(Items from a dataset)
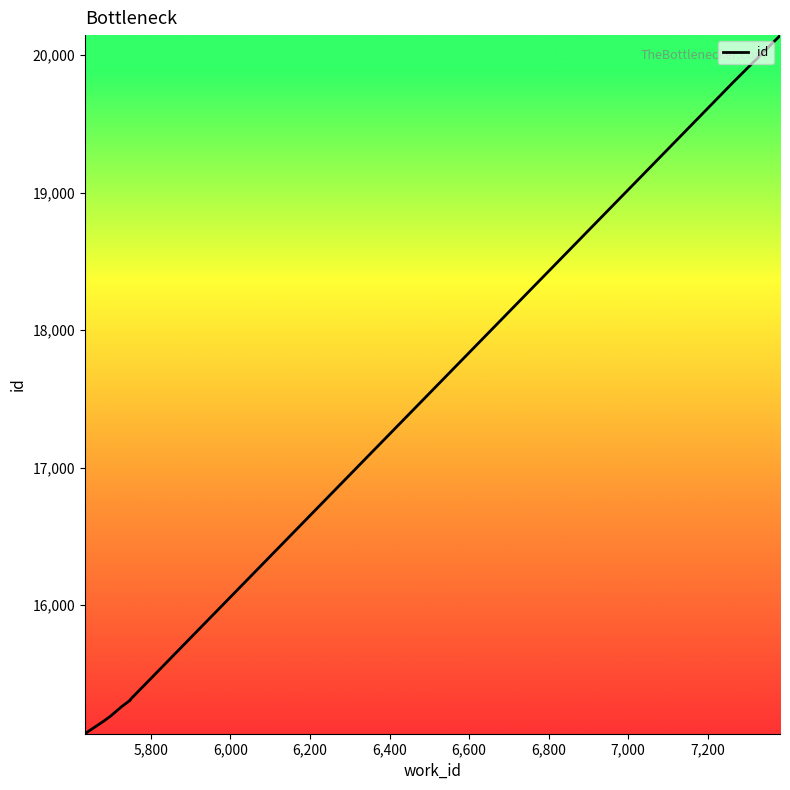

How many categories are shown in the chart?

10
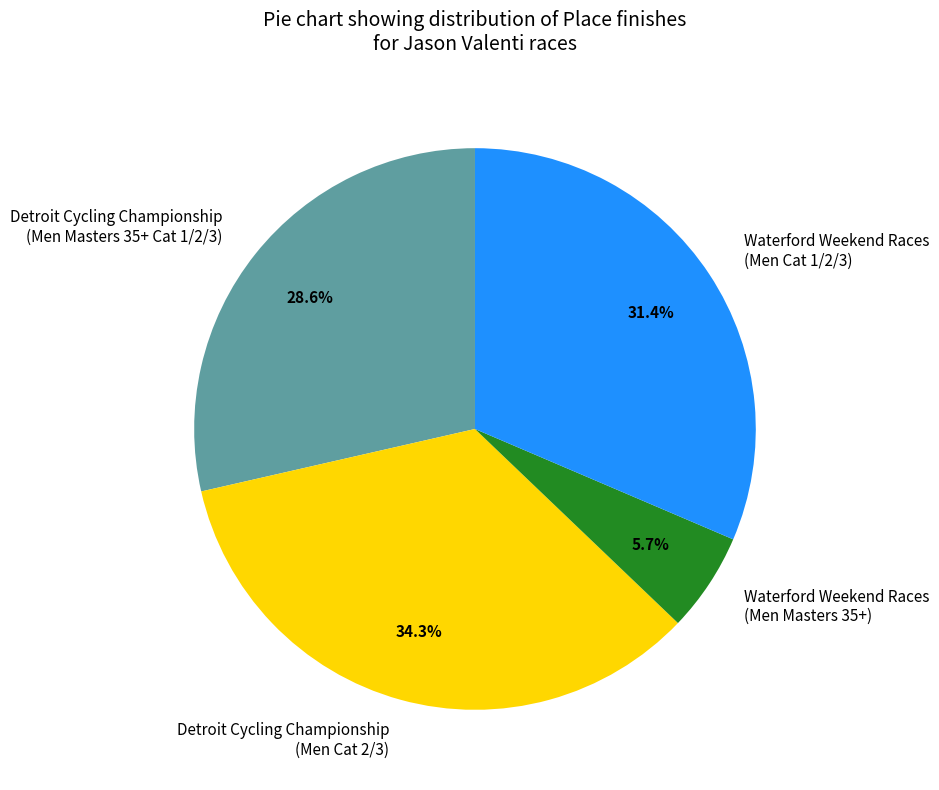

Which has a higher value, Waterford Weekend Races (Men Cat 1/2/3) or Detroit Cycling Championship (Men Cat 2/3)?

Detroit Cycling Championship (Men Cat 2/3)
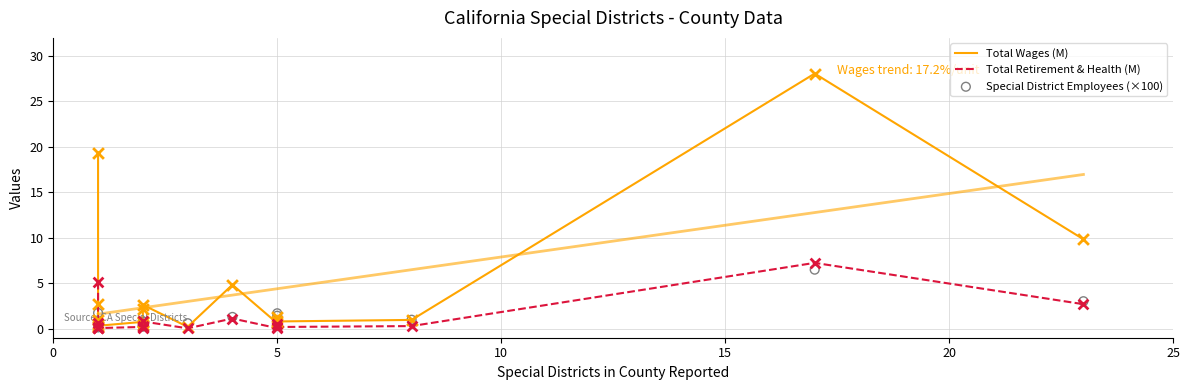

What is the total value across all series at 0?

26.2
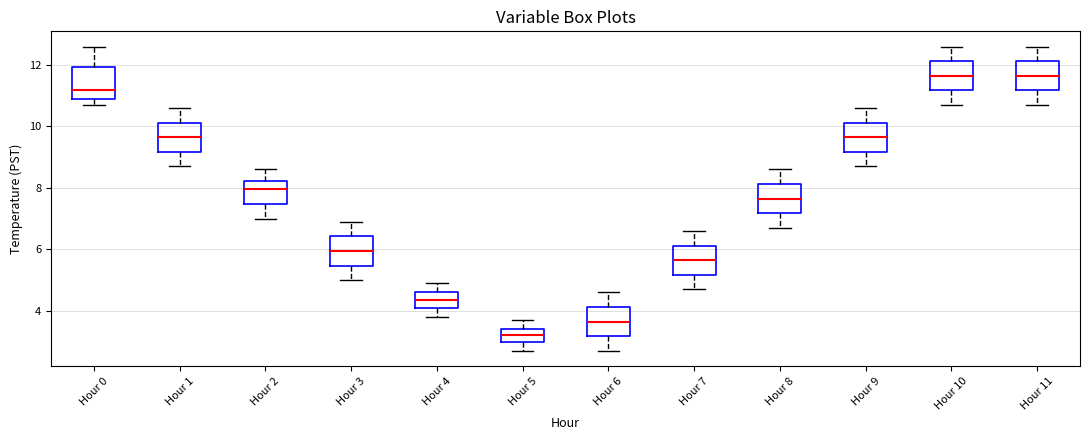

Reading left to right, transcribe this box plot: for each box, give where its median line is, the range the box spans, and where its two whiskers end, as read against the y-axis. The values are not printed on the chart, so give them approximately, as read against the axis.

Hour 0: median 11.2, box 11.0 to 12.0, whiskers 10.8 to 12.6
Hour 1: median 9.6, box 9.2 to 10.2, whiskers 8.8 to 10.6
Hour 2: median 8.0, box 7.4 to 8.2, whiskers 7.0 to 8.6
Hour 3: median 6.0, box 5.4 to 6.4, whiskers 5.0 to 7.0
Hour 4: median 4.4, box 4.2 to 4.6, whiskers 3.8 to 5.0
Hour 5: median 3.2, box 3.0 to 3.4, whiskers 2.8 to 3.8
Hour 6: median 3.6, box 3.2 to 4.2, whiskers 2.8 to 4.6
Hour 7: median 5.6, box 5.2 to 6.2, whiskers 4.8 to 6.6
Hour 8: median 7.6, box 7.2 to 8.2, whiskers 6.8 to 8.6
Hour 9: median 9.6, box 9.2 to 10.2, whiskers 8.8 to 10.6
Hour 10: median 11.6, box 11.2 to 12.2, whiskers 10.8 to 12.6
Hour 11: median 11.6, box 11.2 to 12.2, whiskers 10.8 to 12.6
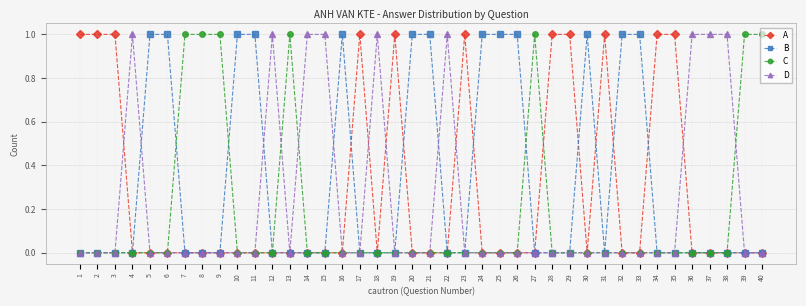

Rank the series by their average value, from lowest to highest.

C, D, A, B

Task item: Update all of the data above by changing every instance of "chart" to "graph" and keeping everything else the same. Leave the pictures out of your answer.

Exercise response:
How many categories are shown in the graph?

10

Which has a higher value, Waterford Weekend Races (Men Cat 1/2/3) or Detroit Cycling Championship (Men Cat 2/3)?

Detroit Cycling Championship (Men Cat 2/3)

What is the total value across all series at 0?

26.2

Reading left to right, transcribe this box plot: for each box, give where its median line is, the range the box spans, and where its two whiskers end, as read against the y-axis. The values are not printed on the graph, so give them approximately, as read against the axis.

Hour 0: median 11.2, box 11.0 to 12.0, whiskers 10.8 to 12.6
Hour 1: median 9.6, box 9.2 to 10.2, whiskers 8.8 to 10.6
Hour 2: median 8.0, box 7.4 to 8.2, whiskers 7.0 to 8.6
Hour 3: median 6.0, box 5.4 to 6.4, whiskers 5.0 to 7.0
Hour 4: median 4.4, box 4.2 to 4.6, whiskers 3.8 to 5.0
Hour 5: median 3.2, box 3.0 to 3.4, whiskers 2.8 to 3.8
Hour 6: median 3.6, box 3.2 to 4.2, whiskers 2.8 to 4.6
Hour 7: median 5.6, box 5.2 to 6.2, whiskers 4.8 to 6.6
Hour 8: median 7.6, box 7.2 to 8.2, whiskers 6.8 to 8.6
Hour 9: median 9.6, box 9.2 to 10.2, whiskers 8.8 to 10.6
Hour 10: median 11.6, box 11.2 to 12.2, whiskers 10.8 to 12.6
Hour 11: median 11.6, box 11.2 to 12.2, whiskers 10.8 to 12.6

Rank the series by their average value, from lowest to highest.

C, D, A, B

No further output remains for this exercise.